Where does this income come from? In general, the most important item of income for clubs is television rights. But in the case of the 20 largest clubs in Europe, this is changing: the commercial part (merchandising and others related to the brand) already represents 46% of the income of these large clubs, while sports rights represent 38%. % and match tickets 16%. Furthermore, these big clubs are the ones that receive the most resources for participating in UEFA competitions. These 20 teams received 1,637.6 million euros from UEFA, 59% of everything this entity distributed that season. “And what really makes money is the Champions League, which guarantees a fixed income to the clubs just for qualifying,” point out José Sanfeliu and Fernando Domínguez, authors of the study.
Unsustainable model
But as in any company, income alone does not explain anything. The volume of spending by the big leagues, and especially the big clubs, has grown even more, and this has given rise to a situation of great debt. “The common denominator is the excessive debt of all the major leagues. They are technically failed, it is a worrying situation,” point out the authors of the report. In the Premier, 81% of the assets are financed with a debt that reached 11,916 million euros in the 22/23 season; in La Liga, the joint debt reached 7,688 million and financed 87% of the assets; In Serie A the debt was 91%, 73% in Ligue 1 and 60% in the Bundesliga.
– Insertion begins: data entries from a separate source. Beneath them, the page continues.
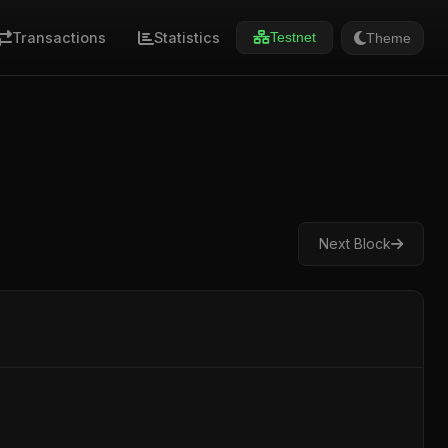
Transactions
Statistics
Theme
Testnet
Next Block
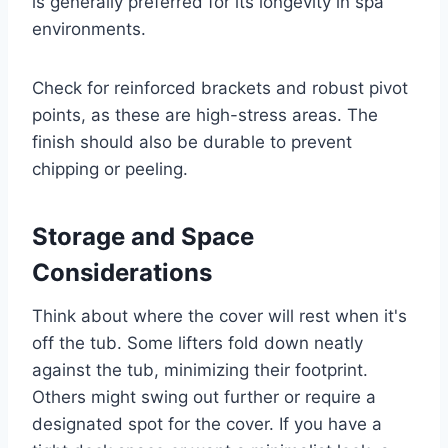
is generally preferred for its longevity in spa
environments.
Check for reinforced brackets and robust pivot
points, as these are high-stress areas. The
finish should also be durable to prevent
chipping or peeling.
Storage and Space
Considerations
Think about where the cover will rest when it's
off the tub. Some lifters fold down neatly
against the tub, minimizing their footprint.
Others might swing out further or require a
designated spot for the cover. If you have a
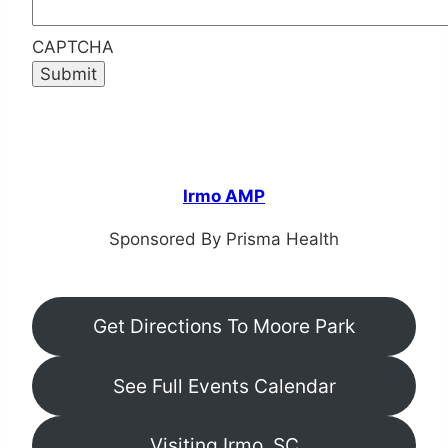
CAPTCHA
Irmo AMP
Sponsored By Prisma Health
Get Directions To Moore Park
See Full Events Calendar
Visiting Irmo, SC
“Therefore, the ability to finance assets with own funds or capitalization is decreasing. The Germans are the most prudent, but in the seasons following the one analyzed their level of debt has been increasing,” point out the authors, who point out three causes of the high debt: “Oversized investment, lack of capitalization and carryover of losses in several years ”. The authors highlight the difference between the Premier, where assets are 14,661 million euros, and the Bundesliga, where they are only 4,040 million. In the German league there are only two clubs that have a negative net worth, and in the English league, there are seven. In the Spanish league there were three clubs with negative net worth that season: Barcelona, Betis and Valladolid. And the only club in which equity was above debt was Athletic Club de Bilbao. “One positive thing is that in general Spanish debt is long-term,” the authors admit. Madrid and Barça contribute 60% of La Liga’s total debt.
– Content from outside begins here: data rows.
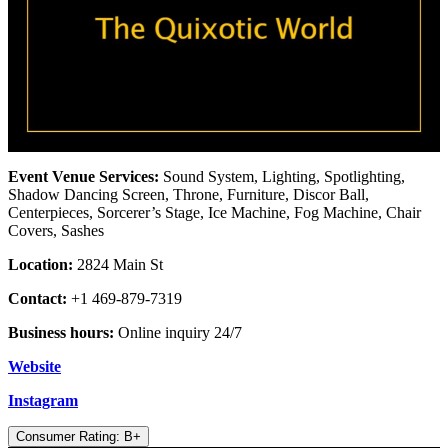
Event Venue Services:
Sound System, Lighting, Spotlighting,
Shadow Dancing Screen, Throne, Furniture, Discor Ball,
Centerpieces, Sorcerer’s Stage, Ice Machine, Fog Machine, Chair
Covers, Sashes
Location:
2824 Main St
Contact:
+1 469-879-7319
Business hours:
Online inquiry 24/7
Website
Instagram
Consumer Rating: B+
All leagues, and most clubs, spend more than they earn. Personnel expenses and amortization expenses for signed players are the main items. To correct it, they have extraordinary income. “The model, to be sustainable, would not have to be like this, but everyone does it,” point out Sanfeliu and Domínguez. After the extraordinary result (which includes sales of players, sales of rights, levers, and others), and taxes, in the Spanish league in the 22/23 season there were 11 clubs that showed a positive result for the year. But this is a result that does not reflect a healthy balance sheet, and the authors have warned of the risk: “The debt is chronic, because in no case does the cash flow exceed it, and only in the case of the Bundesliga were higher incomes recorded than debt”.
To top it off, the study has given the example of FC Barcelona, a club that has had to apply levers – future sale of part of the television rights, among other things – to be able to continue investing and signing. “In recent seasons, the net worth is negative, it has more debt than assets, and the great challenge is knowing how to generate additional income to cope with it,” they point out.